Le Plan d’action de Rabat relatif à l’interdiction de l’incitation de la haine nationale, raciale et religieuse, d’Octobre 2012, recommande, entre autres, que l’incitation nécessite un seuil élevé parce que «comme une question de principe fondamental, la limitation de la parole doit rester une exception». Elle se réfère à un test de seuil élevé qui devrait être appliquée de façon uniforme par un pouvoir judiciaire indépendant et comprend un examen du contexte, l’orateur, l’intention de l’orateur, le contenu de l’expression, l’étendue et l’ampleur de l’expression et de la probabilité, y compris l’imminence de l’action préconisée de se produire.
Le Plan d’action de Rabat recommande en outre que : «Les sanctions pénales liées à des formes illégales d’expression doivent être considérées comme des mesures de dernier recours et doivent être appliquées que dans des situations strictement justifiées. Des sanctions civiles et les recours doivent également être pris en compte, y compris les dommages pécuniaires et non pécuniaires, ainsi que le droit de rectification et le droit de réponse.» Plus important encore , le plan de d’action de Rabat estime que des médias indépendants et pluralistes jouent un rôle vital dans la lutte contre la discrimination et la promotion de la compréhension interculturelle, et donc recommande que: «Les États devraient mettre en place une politique publique et un cadre réglementaire qui favorisent le pluralisme et la diversité des médias, y compris les nouveaux médias, et qui favorise universalité et la non-discrimination dans l’ accès et l’utilisation des moyens de communication.»

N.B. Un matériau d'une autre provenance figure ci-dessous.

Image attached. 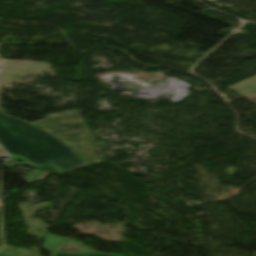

Concernant le communiqué du Ministre de la Communication et Porte-parole du gouvernement, du 23 septembre 2013 (mincom.gov.ma), critiquant la position de plus de 60 organisations en faveur de la libération d’Anouzla, nous apportons les précisions suivantes:
• Nous condamnons toute violence et tout appel qui incite à la discrimination, à l’hostilité ou la violence par n’importe quelle organisation ou personne, y compris l’AQMI. Nous appelons aussi à la protection des journalistes et des défenseurs des droits humains qui pourraient être victimes de ces violences.
• Nous rappelons au Ministre de la Communication que l’article incriminé qualifie la vidéo comme «propagande». Cet article ne peut pas être considéré comme une incitation à la violence sous les standards internationaux mentionnés plus haut.
Sur la question de la Déclaration de Vienne du 6 Octobre 2009 dont plusieurs des organisations internationales, régionales et nationales signataires sont les auteurs, le Ministre de la Communication nous accuse dans son communiqué cité plus haut de ne pas l’avoir respectée. Nous pensons que notre position exprimée dans notre communiqué du 20 septembre 2013 reflète le contenu et l’esprit de la déclaration de Vienne. Et pour rappel, celle-ci affirme entre autres que «Les médias doivent être libres dans leur couverture du terrorisme, y compris les actes et l’idéologie terroristes, tant que cela ne constitue pas une incitation intentionnelle au terrorisme.» En conséquence, nous insistons encore sur le fait que la déclaration de Vienne protège Anouzla contre l’invocation arbitraire de la loi anti-terroriste contre sa liberté d’expression et son droit d’informer.
Nous, organisations signataires, demandons la libération immédiate du journaliste Anouzla, l’abandon des accusations contre lui, la remise au journal Lakome de ses équipements électroniques et la cessation du harcèlement judicaire et médiatique contre lui.